What the task asks — This task calls for copying every line of the records that includes the word "Road".

The data —
• • •
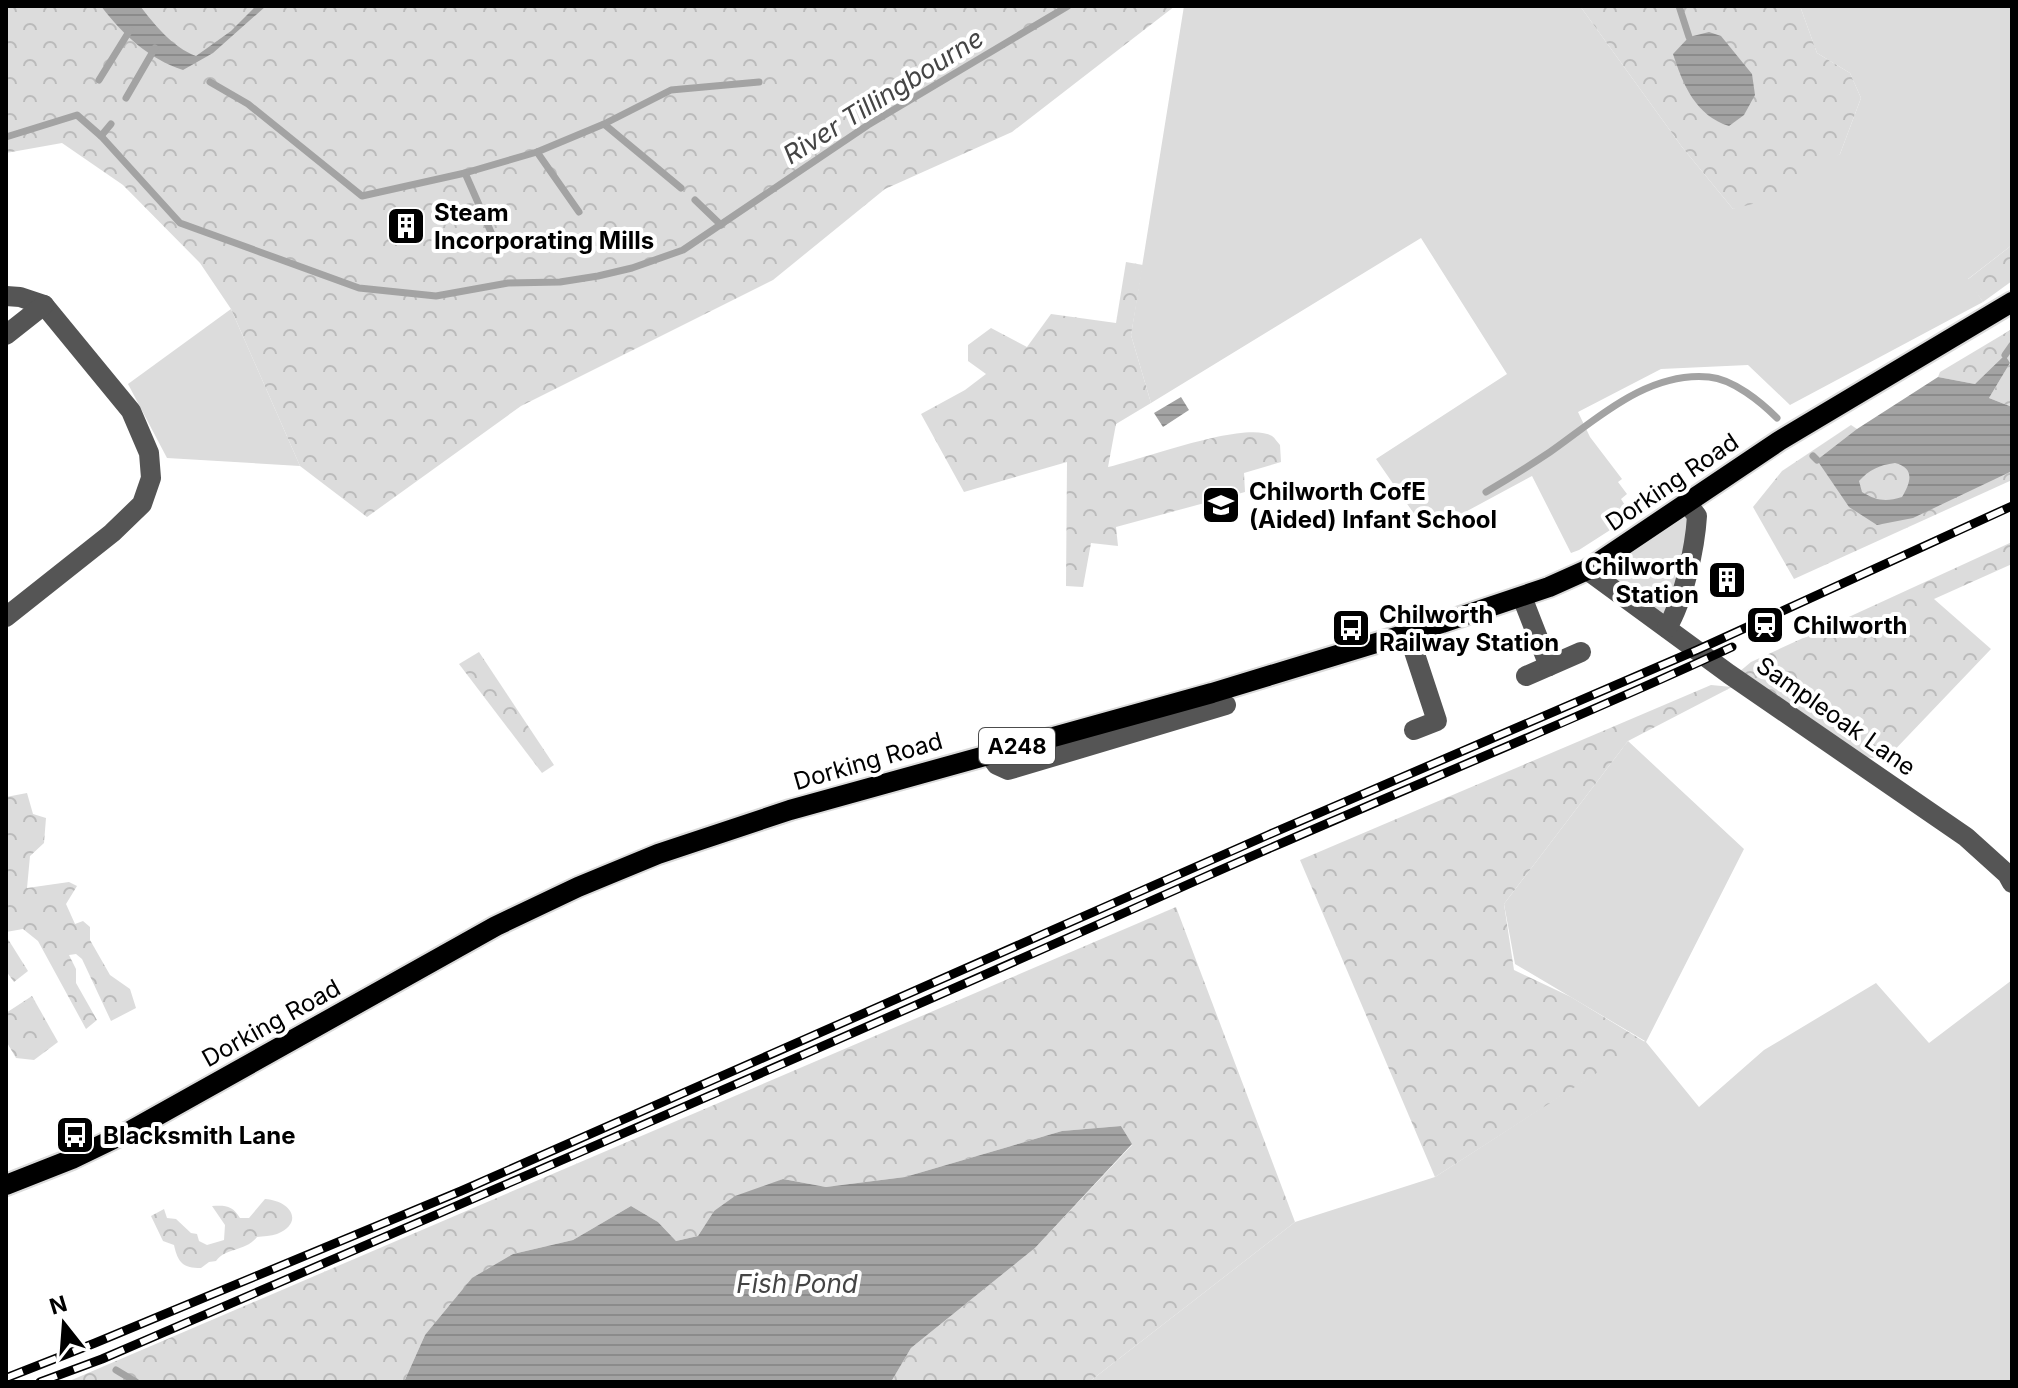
<svg xmlns="http://www.w3.org/2000/svg" width="2018" height="1388" font-family="Inter,sans-serif">
	<style>
		.grass { fill: #dcdcdc }
		.forest { fill: url(#forest-crowns) }
		.water { fill: url(#water-rules); fill-rule: evenodd }
		.lines { fill: none; stroke-linecap: round; stroke-linejoin: round }
		.stream { stroke: #a3a3a3; stroke-width: 7 }
		.major-casing { stroke: #dbdbdb; stroke-width: 24 }
		.minor { stroke: #555; stroke-width: 20 }
		.major { stroke: #000; stroke-width: 20 }
		.rail-casing { stroke: #000; stroke-width: 9 }
		.rail { stroke: #fff; stroke-width: 6; stroke-dasharray: 18; stroke-linecap: butt }
		.labels { text-anchor: middle; dominant-baseline: central; stroke-width: 8; stroke-linejoin: round; paint-order: stroke }
		.shield { fill: #fff; stroke: #4c4c4c; stroke-width: 2 }
		.shield-label { font-size: 22px; font-weight: bold; fill: #000 }
		.poi-label { font-size: 24px; font-weight: bold; fill: #000; stroke: #fff; text-anchor: start }
		.street-label { font-size: 24px; fill: #000; stroke: #fff }
		.water-label { font-size: 26px; font-style: italic; fill: #444; stroke: #fff }
	</style>
	<defs>
		<pattern id="forest-crowns" width="20" height="18" patternUnits="userSpaceOnUse" patternTransform="scale(2)"><rect width="20" height="18" fill="#dcdcdc"/><path d="M2 6a3 3 0 1 1 6 0M12 15a3 3 0 1 1 6 0" fill="none" stroke="#bbb"/></pattern>
		<pattern id="water-rules" width="6" height="5" patternUnits="userSpaceOnUse" patternTransform="scale(2)"><rect width="6" height="5" fill="#a3a3a3"/><path d="M0 2.5h6" fill="none" stroke="#8b8b8b"/></pattern>
	</defs>
	<rect width="100%" height="100%" fill="#fff"/>
	<g class="grass">
		<path d="M1184,6H1580L1682,147L1733,209L1840,154L1861,98L1850,73L1817,53L1800,6H2012V245L1968,279L1983,302L1790,405L1748,365L1661,369L1578,412L1590,437L1622,479L1618,482L1627,494L1621,499L1632,516L1579,550L1571,553L1532,476L1443,524L1436,512L1419,521L1376,459L1507,374L1421,238L1151,403L1131,335Z"/>
		<path d="M231,309L300,466L167,458L128,384Z"/>
		<path d="M1687,503L1697,516L1672,619L1587,570Z"/>
		<path d="M1628,741L1744,849L1646,1042L1699,1107L1764,1050L1876,983L1929,1043L2012,980V1382H1089L1295,1222L1435,1177L1645,1041L1515,964L1504,904Z"/>
	</g>
	<g class="forest">
		<path d="M6,6H1175L1012,132L885,189L773,280L521,406L367,517L300,466L231,309L200,263L123,185L62,143L6,153Z"/>
		<path d="M1580,6H1800L1817,53L1850,73L1861,98L1840,154L1790,194L1733,209L1682,147Z"/>
		<path d="M2012,245V281L1983,302L1967,280Z"/>
		<path d="M1126,262L1143,265L1131,335L1151,403L1116,424L1108,467C1141,460 1245,420 1272,436C1275,438 1277,442 1280,445L1281,462L1244,473L1245,492L1116,527L1118,546L1091,543L1083,587L1066,586L1067,462L964,492L921,414L965,390L986,374L968,361V345L991,328L1027,347L1051,314L1116,323Z"/>
		<path d="M2012,329V407L1989,398L2010,363L1975,384L1938,377L1940,372Z"/>
		<path d="M1851,425L1857,429L2012,432V480L1794,579L1753,507L1782,471Z"/>
		<path d="M2012,542V564L1934,599L1991,649L1886,759L1849,756L1733,677L1751,662Z"/>
		<path d="M479,652L554,765L542,773L459,664Z"/>
		<path d="M1711,685L1732,687L1628,741L1504,904L1514,970L1571,997L1645,1042L1435,1177L1300,860Z"/>
		<path d="M27,793L33,814L46,818L44,843L30,856L27,888L69,882L77,886L66,904L75,924L83,921L90,927V940L110,975L130,989L136,1008L111,1021L82,959L76,954L69,955L76,969V983L97,1020L86,1029L38,941L23,929L6,932V797Z"/>
		<path d="M1176,907L1295,1222L1089,1382H891L911,1348L1035,1248L1132,1145L1121,1126L1062,1131L905,1177L826,1187L783,1179L714,1211L698,1236L676,1241L658,1222L631,1206L573,1240L513,1254L425,1335L404,1382H67Z"/>
		<path d="M6,936L28,971L14,982L6,971Z"/>
		<path d="M32,996L58,1042L34,1060L16,1058L6,1041V1013Z"/>
		<path d="M265,1199C292,1201 304,1223 277,1234C271,1236 263,1236 257,1237C245,1252 226,1247 216,1261L209,1262L201,1268C183,1268 178,1263 174,1245L163,1241L151,1216L164,1209L167,1218L176,1219L191,1233L197,1234L199,1241L207,1245L224,1240L225,1225L212,1206C226,1205 233,1206 240,1218H249Z"/>
	</g>
	<g class="water">
		<path d="M101,6H140C155,25 172,47 196,56L231,31L256,6H266L213,53L183,70C149,59 122,34 101,6Z"/>
		<path d="M1709,32L1721,36L1752,74L1755,95L1744,115L1729,126C1696,116 1683,85 1673,54L1689,37Z"/>
		<path d="M2005,355L2010,363L1989,398L2012,407V471L1913,518L1877,525L1849,507L1817,460L1857,429L1938,377L1975,384ZM1895,463C1915,468 1911,482 1902,497C1886,502 1877,501 1862,492L1859,481C1869,470 1879,465 1895,463Z"/>
		<path d="M1181,397L1189,410L1163,427L1154,413Z"/>
		<path d="M1121,1126L1132,1144L1035,1248L911,1348L891,1382H404L425,1335L472,1278L513,1254L573,1240L631,1206L658,1222L676,1241L698,1236L714,1211L735,1196L783,1179L826,1187L905,1177L1062,1131Z"/>
	</g>
	<g class="lines">
		<g class="stream">
			<path d="M1679,6L1689,37"/>
			<path d="M99,80L130,30"/>
			<path d="M210,82L248,104L362,196L465,173L537,152L604,124L681,188"/>
			<path d="M126,98L155,48"/>
			<path d="M604,124L671,90L759,82"/>
			<path d="M101,136L111,124"/>
			<path d="M6,137L77,115L101,136L180,223L359,288L436,296L508,283L560,282L598,276L632,268L683,250L868,125L1068,6"/>
			<path d="M537,152L579,212"/>
			<path d="M465,173L494,239"/>
			<path d="M695,200L721,225"/>
			<path d="M2005,355L2012,345"/>
			<path d="M1813,456L1817,460"/>
			<path d="M1486,492C1508,479 1529,466 1550,452C1596,420 1647,371 1709,377C1733,379 1761,402 1777,418"/>
			<path d="M116,1370L136,1382"/>
		</g>
		<defs>
			<path id="major" d="M6,1185L72,1159L130,1131L496,926L578,887L658,854L790,810L1212,693L1442,623L1549,587L1587,570L1779,441L2012,302"/>
		</defs>
		<use href="#major" class="major-casing"/>
		<g class="minor">
			<path d="M6,296L20,297L44,305L131,411L149,453L151,478L142,504L112,533L6,617"/>
			<path d="M6,335L44,305"/>
			<path d="M1587,570L1729,674L1966,837L2007,874L2012,883"/>
			<path d="M1522,597L1549,666L1526,676"/>
			<path d="M1667,628C1684,599 1695,548 1697,516L1687,503"/>
			<path d="M1408,633L1437,721L1414,730"/>
			<path d="M1549,666L1581,652"/>
			<path d="M989,754L997,765L1008,770L1226,705"/>
		</g>
		<use href="#major" class="major"/>
		<defs>
			<g id="rail">
				<path d="M6,1378L95,1343L461,1191L1268,835L1697,650L2012,506"/>
				<path d="M40,1382L102,1359C469,1201 836,1042 1200,879C1377,800 1557,728 1732,647"/>
			</g>
		</defs>
		<use href="#rail" class="rail-casing"/>
		<use href="#rail" class="rail"/>
	</g>
	<defs>
		<symbol id="building-square" viewBox="-11 -11 22 22"><rect x="-9" y="-9" width="18" height="18" rx="4" fill="#000" stroke="#fff"/><path d="M-4-6H4V6H1V3H-1V6H-4ZM-2.5-4.3h1.7v1.8h-1.7ZM.8-4.3h1.7v1.8H.8ZM-2.5-1h1.7V.8h-1.7ZM.8-1h1.7V.8H.8Z" fill="#fff"/></symbol>
		<symbol id="school-square" viewBox="-11 -11 22 22"><rect x="-9" y="-9" width="18" height="18" rx="4" fill="#000" stroke="#fff"/><path d="M0-5L7-2L0 1L-7-2ZM-4 1L0 2.5L4 1V4Q0 6-4 4Z" fill="#fff"/></symbol>
		<symbol id="station-square" viewBox="-11 -11 22 22"><rect x="-9" y="-9" width="18" height="18" rx="4" fill="#000" stroke="#fff"/><path d="M-3-6H3Q5-6 5-4V2Q5 4 3 4L4.5 6H3L1.5 4h-3L-3 6H-4.5L-3 4Q-5 4-5 2V-4Q-5-6-3-6ZM-3.5-4v3h7v-3ZM-3.5 1v1.5H-2V1ZM2 1v1.5H3.5V1Z" fill="#fff"/></symbol>
		<symbol id="bus-square" viewBox="-11 -11 22 22"><rect x="-9" y="-9" width="18" height="18" rx="4" fill="#000" stroke="#fff"/><path d="M-5-6H5V4H4V6H2V4H-2V6H-4V4H-5ZM-3.5-4V0h7V-4ZM-3.5 1.2v1.5H-2V1.2ZM2 1.2v1.5H3.5V1.2Z" fill="#fff"/></symbol>
	</defs>
	<g fill-rule="evenodd">
		<use href="#building-square" x="384" y="204" width="44" height="44"/>
		<use href="#school-square" x="1199" y="483" width="44" height="44"/>
		<use href="#building-square" x="1705" y="558" width="44" height="44"/>
		<use href="#station-square" x="1743" y="603" width="44" height="44"/>
		<use href="#bus-square" x="1329" y="606" width="44" height="44"/>
		<use href="#bus-square" x="53" y="1113" width="44" height="44"/>
	</g>
	<g class="labels">
		<rect class="shield" x="979" y="728" width="76" height="36" rx="6"/>
		<g class="shield-label">
			<text x="1017" y="746">A248</text>
		</g>
		<g class="poi-label">
			<text x="434" y="212">Steam<tspan x="434" dy="28">Incorporating Mills</tspan></text>
			<text x="1249" y="491">Chilworth CofE<tspan x="1249" dy="28">(Aided) Infant School</tspan></text>
			<text x="1699" y="566" text-anchor="end">Chilworth<tspan x="1699" dy="28">Station</tspan></text>
			<text x="1379" y="614">Chilworth<tspan x="1379" dy="28">Railway Station</tspan></text>
			<text x="1793" y="625">Chilworth</text>
			<text x="103" y="1135">Blacksmith Lane</text>
		</g>
		<g class="street-label">
			<text transform="translate(1672 482) rotate(-34)">Dorking Road</text>
			<text transform="translate(1836 716) rotate(35)">Sampleoak Lane</text>
			<text transform="translate(868 761) rotate(-16)">Dorking Road</text>
			<text transform="translate(271 1023) rotate(-29)">Dorking Road</text>
		</g>
		<g class="water-label">
			<text transform="translate(883 96) rotate(-32)">River Tillingbourne</text>
			<text x="797" y="1283">Fish Pond</text>
		</g>
	</g>
	<rect width="2018" height="1388" fill="none" stroke="#000000" stroke-width="16"/>
	<g transform="translate(64 1324) rotate(343)" stroke="#ffffff" stroke-width="6" paint-order="stroke">
	<path d="M0-6L14 30L0 20L-14 30Z" fill="#000000"/>
	<text y="-12" font-size="22" font-weight="bold" text-anchor="middle" fill="#000000">N</text>
	</g>
</svg>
• • •
Response below —
			<text transform="translate(1672 482) rotate(-34)">Dorking Road</text>
			<text transform="translate(868 761) rotate(-16)">Dorking Road</text>
			<text transform="translate(271 1023) rotate(-29)">Dorking Road</text>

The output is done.